Exercise objective:
Where the line with "Twenty Students Per" appears below, start writing out lines exactly, and finish with the line with "The Report of", which is included; write out nothing else.

Data extract:
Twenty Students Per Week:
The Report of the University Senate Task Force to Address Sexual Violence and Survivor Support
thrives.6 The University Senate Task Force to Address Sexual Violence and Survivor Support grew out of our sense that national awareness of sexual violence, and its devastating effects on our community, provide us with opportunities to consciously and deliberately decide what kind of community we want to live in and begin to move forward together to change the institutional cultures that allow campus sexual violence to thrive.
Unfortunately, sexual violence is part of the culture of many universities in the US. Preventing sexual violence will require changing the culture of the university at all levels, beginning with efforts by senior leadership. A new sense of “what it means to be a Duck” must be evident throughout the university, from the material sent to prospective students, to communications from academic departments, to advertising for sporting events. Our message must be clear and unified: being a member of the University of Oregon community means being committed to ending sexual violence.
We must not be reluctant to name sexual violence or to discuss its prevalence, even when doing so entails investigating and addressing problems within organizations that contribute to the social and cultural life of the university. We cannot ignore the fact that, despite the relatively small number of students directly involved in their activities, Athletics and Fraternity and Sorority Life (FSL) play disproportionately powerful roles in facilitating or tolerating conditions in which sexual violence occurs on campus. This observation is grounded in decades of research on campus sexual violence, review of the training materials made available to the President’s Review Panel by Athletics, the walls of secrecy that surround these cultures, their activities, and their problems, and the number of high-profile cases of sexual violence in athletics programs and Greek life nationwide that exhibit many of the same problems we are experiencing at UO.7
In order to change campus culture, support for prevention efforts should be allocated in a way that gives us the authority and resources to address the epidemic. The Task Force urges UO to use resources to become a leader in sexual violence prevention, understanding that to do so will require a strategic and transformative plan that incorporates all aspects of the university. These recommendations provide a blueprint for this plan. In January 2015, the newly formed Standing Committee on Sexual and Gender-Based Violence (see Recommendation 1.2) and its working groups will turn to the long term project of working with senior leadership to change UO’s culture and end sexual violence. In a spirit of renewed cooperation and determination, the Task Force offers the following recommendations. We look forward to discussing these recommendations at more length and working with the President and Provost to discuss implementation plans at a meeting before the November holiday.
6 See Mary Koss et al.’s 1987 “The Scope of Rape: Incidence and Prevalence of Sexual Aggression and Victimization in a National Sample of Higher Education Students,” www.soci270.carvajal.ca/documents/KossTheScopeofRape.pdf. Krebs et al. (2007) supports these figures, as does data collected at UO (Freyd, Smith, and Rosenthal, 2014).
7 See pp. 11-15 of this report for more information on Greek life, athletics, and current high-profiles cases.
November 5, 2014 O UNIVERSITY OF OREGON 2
...
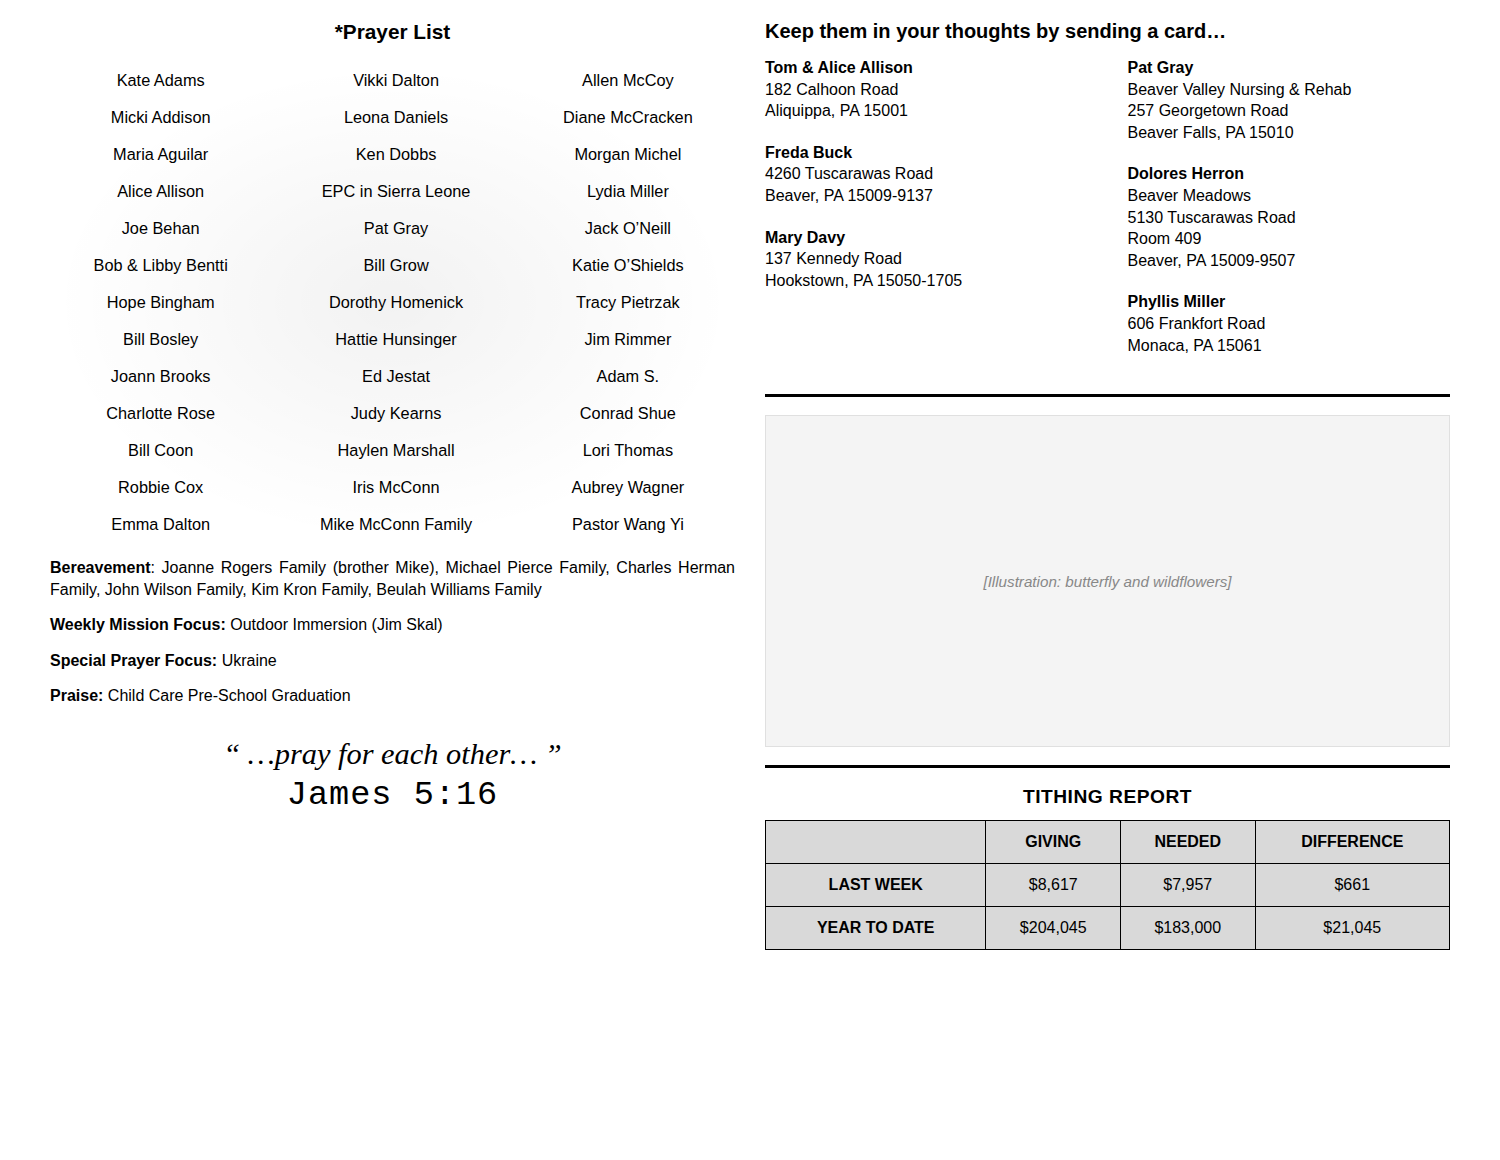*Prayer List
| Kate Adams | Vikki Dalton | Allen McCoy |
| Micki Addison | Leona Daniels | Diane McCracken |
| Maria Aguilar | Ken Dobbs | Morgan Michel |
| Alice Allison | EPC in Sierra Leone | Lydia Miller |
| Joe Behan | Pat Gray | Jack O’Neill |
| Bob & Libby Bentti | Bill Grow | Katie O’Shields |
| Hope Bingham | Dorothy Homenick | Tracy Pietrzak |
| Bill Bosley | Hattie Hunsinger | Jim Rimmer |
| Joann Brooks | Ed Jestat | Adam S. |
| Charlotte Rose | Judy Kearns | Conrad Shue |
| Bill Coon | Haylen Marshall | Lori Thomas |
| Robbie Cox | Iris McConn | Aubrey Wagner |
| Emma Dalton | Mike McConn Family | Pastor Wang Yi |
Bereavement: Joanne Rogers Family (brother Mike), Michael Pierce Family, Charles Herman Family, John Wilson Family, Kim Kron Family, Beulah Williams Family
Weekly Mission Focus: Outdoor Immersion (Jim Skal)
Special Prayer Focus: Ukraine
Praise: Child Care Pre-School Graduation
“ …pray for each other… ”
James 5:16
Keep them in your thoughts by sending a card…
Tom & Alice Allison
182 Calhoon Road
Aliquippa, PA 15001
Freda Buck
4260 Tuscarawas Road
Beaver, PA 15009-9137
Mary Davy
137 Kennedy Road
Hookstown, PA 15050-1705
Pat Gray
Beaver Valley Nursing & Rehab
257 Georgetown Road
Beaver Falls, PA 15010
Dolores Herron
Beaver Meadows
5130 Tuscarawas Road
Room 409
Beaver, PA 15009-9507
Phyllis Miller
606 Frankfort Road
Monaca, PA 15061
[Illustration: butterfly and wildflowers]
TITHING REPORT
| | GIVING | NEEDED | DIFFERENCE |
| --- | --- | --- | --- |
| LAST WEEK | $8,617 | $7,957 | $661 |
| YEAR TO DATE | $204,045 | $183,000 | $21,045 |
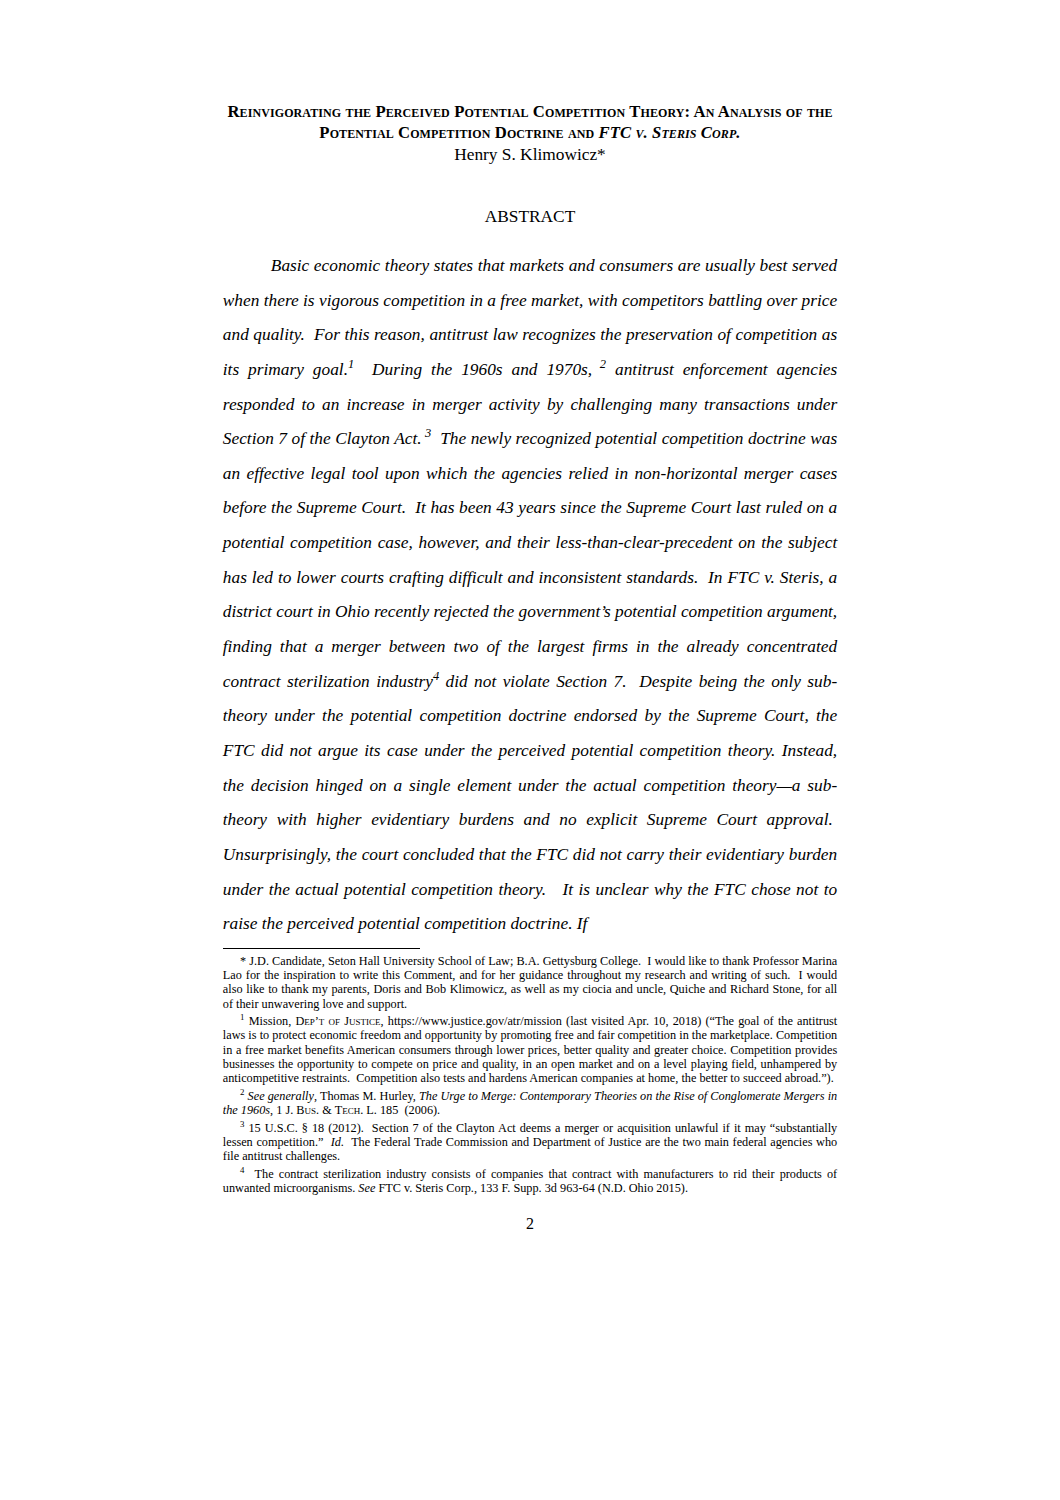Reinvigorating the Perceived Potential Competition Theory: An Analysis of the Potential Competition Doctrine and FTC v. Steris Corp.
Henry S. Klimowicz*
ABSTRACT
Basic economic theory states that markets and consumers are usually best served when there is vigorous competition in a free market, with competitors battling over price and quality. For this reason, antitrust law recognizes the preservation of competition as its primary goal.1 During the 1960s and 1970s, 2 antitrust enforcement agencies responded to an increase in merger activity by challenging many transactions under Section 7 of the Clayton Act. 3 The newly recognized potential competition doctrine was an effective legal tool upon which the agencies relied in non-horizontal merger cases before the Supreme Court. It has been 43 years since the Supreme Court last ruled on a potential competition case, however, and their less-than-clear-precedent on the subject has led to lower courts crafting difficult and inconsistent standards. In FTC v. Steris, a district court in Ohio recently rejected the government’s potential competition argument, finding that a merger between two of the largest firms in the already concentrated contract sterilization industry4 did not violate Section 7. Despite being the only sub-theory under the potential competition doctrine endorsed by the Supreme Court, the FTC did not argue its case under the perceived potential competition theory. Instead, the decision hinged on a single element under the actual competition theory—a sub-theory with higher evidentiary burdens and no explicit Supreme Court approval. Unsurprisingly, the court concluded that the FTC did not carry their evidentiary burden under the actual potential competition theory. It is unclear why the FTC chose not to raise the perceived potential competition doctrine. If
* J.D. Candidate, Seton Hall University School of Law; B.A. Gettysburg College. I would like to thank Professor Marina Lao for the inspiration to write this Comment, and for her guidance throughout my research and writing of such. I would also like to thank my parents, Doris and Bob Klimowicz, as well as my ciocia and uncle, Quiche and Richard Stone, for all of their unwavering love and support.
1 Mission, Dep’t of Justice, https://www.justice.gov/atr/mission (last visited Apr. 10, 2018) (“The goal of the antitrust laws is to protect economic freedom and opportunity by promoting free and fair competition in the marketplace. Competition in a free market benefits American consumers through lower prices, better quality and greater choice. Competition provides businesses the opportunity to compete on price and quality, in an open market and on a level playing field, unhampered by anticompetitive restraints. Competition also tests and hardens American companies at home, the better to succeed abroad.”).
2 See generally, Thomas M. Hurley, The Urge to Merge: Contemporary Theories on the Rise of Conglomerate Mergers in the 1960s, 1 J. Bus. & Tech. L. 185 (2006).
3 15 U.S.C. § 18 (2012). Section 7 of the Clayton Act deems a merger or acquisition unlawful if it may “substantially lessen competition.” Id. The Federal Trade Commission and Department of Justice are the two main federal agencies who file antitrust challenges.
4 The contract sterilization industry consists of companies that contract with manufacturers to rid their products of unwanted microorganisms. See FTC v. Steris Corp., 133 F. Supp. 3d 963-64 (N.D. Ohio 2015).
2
==
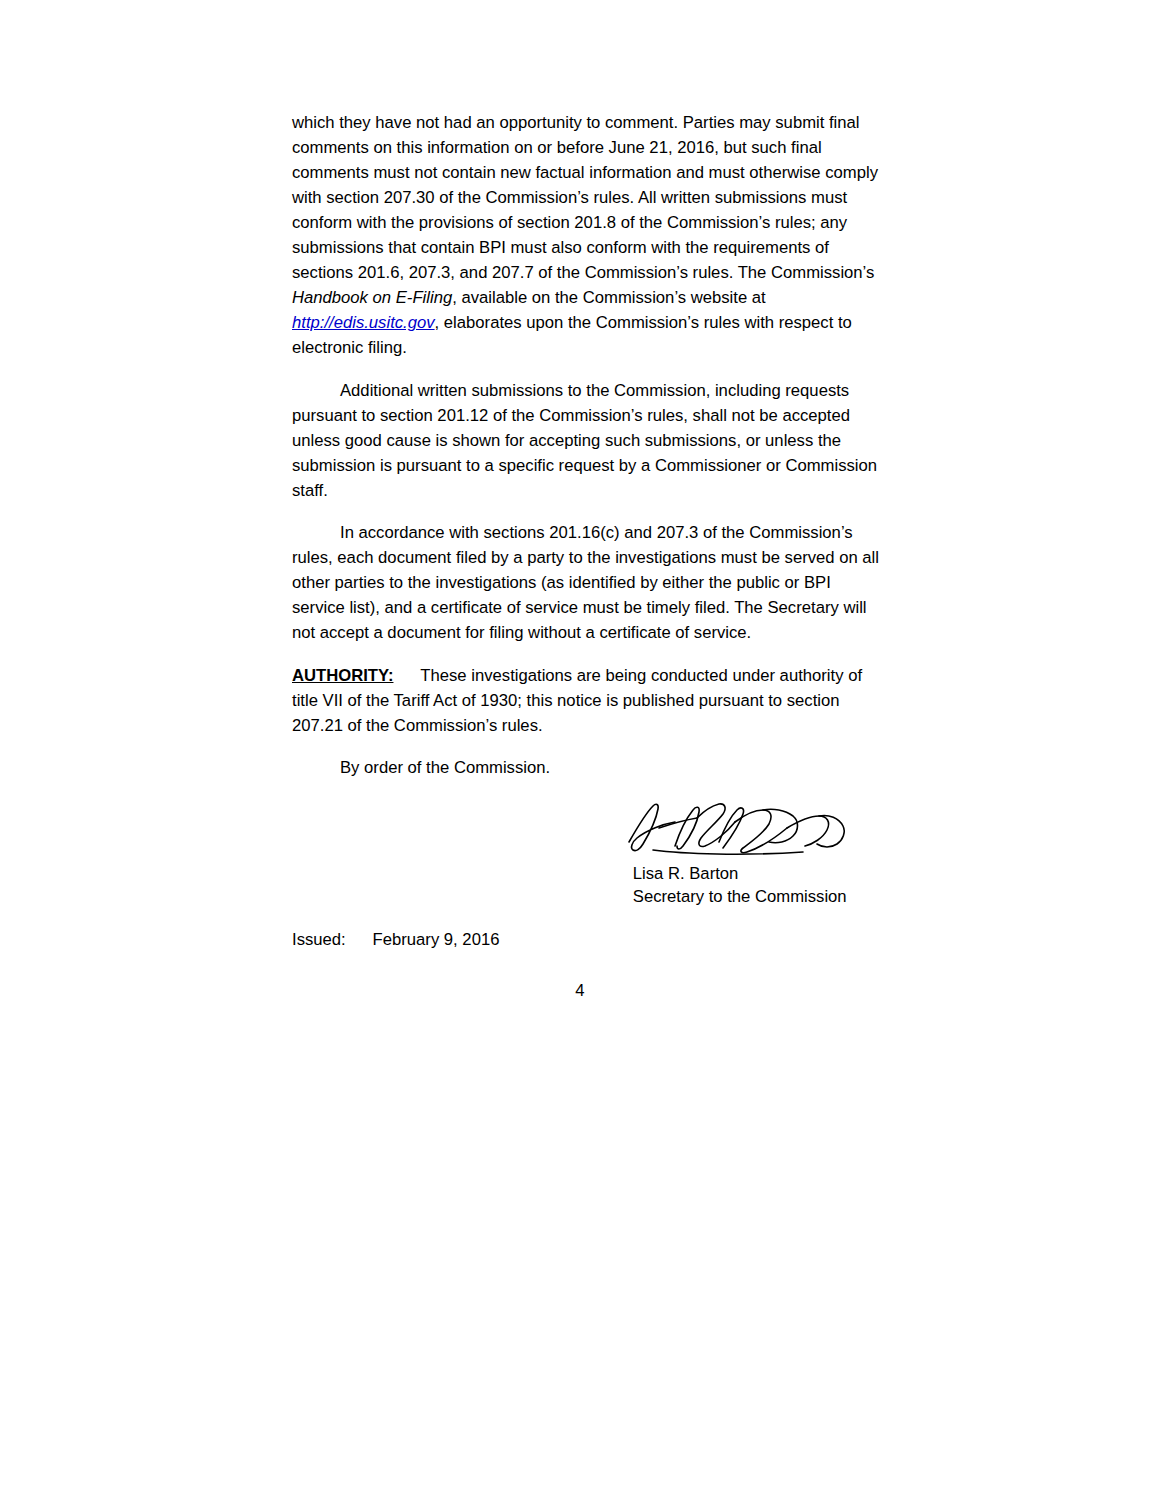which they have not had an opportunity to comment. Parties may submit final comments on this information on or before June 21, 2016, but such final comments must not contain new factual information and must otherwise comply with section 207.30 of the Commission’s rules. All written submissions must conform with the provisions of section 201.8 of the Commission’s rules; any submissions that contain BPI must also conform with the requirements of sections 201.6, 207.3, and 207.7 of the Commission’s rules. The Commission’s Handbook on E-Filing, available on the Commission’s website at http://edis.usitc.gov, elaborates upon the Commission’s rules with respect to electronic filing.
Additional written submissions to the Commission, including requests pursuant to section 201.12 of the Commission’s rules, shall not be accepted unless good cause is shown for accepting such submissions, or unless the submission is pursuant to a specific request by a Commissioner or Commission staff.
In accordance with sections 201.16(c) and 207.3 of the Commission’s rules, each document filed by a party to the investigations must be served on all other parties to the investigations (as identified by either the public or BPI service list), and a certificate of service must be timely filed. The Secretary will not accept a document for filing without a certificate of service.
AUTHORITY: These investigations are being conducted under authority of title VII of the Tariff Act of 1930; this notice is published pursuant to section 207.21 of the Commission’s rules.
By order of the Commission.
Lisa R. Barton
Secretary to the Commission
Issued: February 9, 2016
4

Expected answer:
Twenty Students Per Week:
The Report of the University Senate Task Force to Address Sexual Violence and Survivor Support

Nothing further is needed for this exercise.